* [Goal of the exercise]
In the records that follow, the lines from the one containing "vfov_deg: 41.7" to the one containing "f_number: 1.9", inclusive, are to be given again exactly.

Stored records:
────────────────────

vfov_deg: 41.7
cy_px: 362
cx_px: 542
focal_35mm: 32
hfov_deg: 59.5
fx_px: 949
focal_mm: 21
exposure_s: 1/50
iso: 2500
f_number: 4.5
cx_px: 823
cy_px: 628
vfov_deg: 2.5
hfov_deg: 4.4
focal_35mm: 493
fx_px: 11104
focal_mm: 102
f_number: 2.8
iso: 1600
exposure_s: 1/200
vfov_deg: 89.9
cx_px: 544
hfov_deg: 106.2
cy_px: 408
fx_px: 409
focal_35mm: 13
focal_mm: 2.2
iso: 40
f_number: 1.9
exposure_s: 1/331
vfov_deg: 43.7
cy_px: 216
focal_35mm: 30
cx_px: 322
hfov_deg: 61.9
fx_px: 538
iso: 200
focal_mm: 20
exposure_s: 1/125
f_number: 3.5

────────────────────

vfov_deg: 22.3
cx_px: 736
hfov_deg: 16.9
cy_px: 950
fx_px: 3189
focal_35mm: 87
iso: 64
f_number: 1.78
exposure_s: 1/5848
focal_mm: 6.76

────────────────────

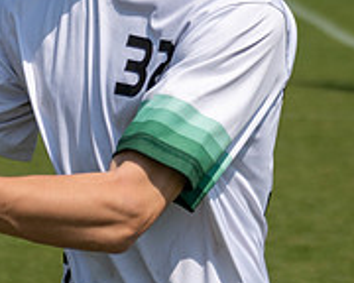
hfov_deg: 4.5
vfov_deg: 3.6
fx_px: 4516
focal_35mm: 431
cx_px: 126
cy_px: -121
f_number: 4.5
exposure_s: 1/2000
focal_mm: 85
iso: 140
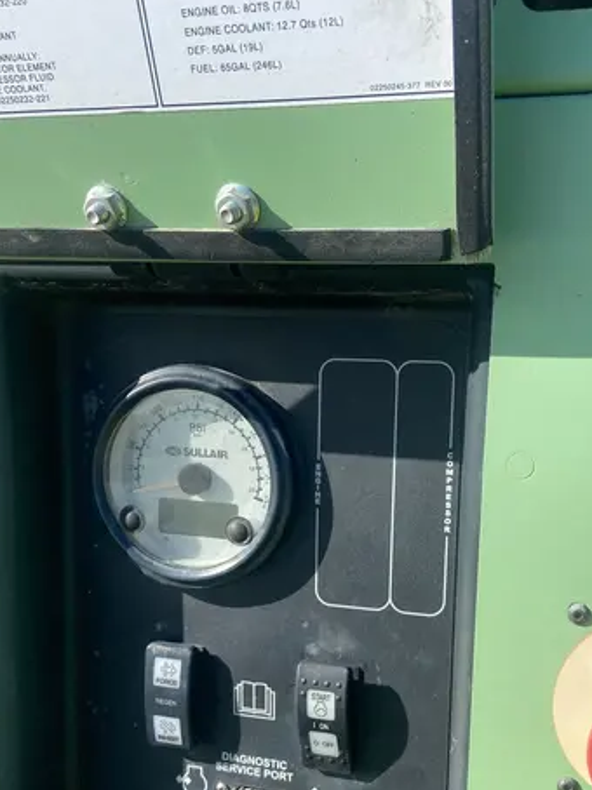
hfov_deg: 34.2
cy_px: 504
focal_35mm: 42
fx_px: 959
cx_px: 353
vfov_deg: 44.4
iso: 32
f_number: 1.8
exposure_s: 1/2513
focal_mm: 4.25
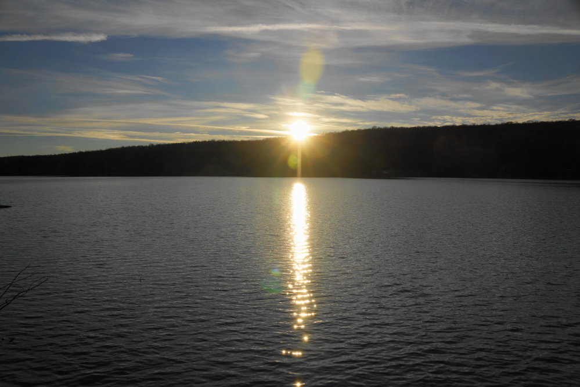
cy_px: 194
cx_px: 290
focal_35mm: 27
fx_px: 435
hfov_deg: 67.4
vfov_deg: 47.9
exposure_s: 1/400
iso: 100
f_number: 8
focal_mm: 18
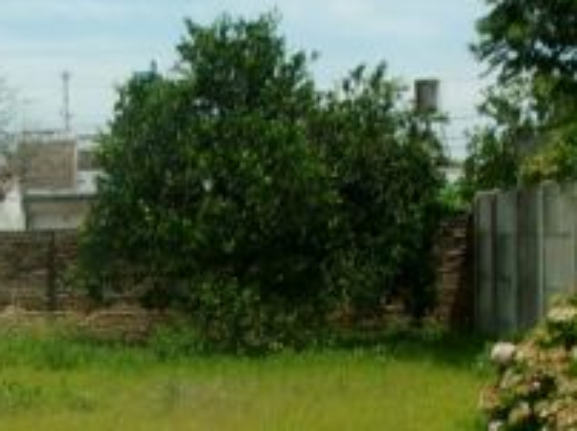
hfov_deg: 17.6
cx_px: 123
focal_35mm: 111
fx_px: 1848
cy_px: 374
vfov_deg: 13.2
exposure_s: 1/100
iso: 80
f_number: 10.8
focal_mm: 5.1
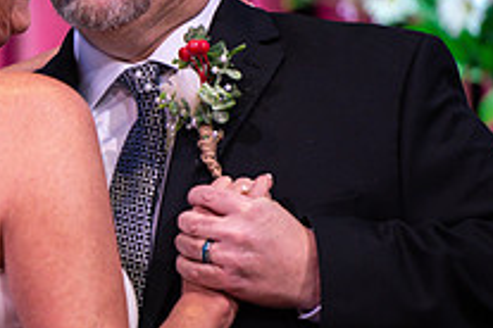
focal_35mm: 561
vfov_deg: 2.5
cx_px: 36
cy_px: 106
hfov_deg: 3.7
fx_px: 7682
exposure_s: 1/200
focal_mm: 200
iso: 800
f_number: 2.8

────────────────────

* [Output]
vfov_deg: 41.7
cy_px: 362
cx_px: 542
focal_35mm: 32
hfov_deg: 59.5
fx_px: 949
focal_mm: 21
exposure_s: 1/50
iso: 2500
f_number: 4.5
cx_px: 823
cy_px: 628
vfov_deg: 2.5
hfov_deg: 4.4
focal_35mm: 493
fx_px: 11104
focal_mm: 102
f_number: 2.8
iso: 1600
exposure_s: 1/200
vfov_deg: 89.9
cx_px: 544
hfov_deg: 106.2
cy_px: 408
fx_px: 409
focal_35mm: 13
focal_mm: 2.2
iso: 40
f_number: 1.9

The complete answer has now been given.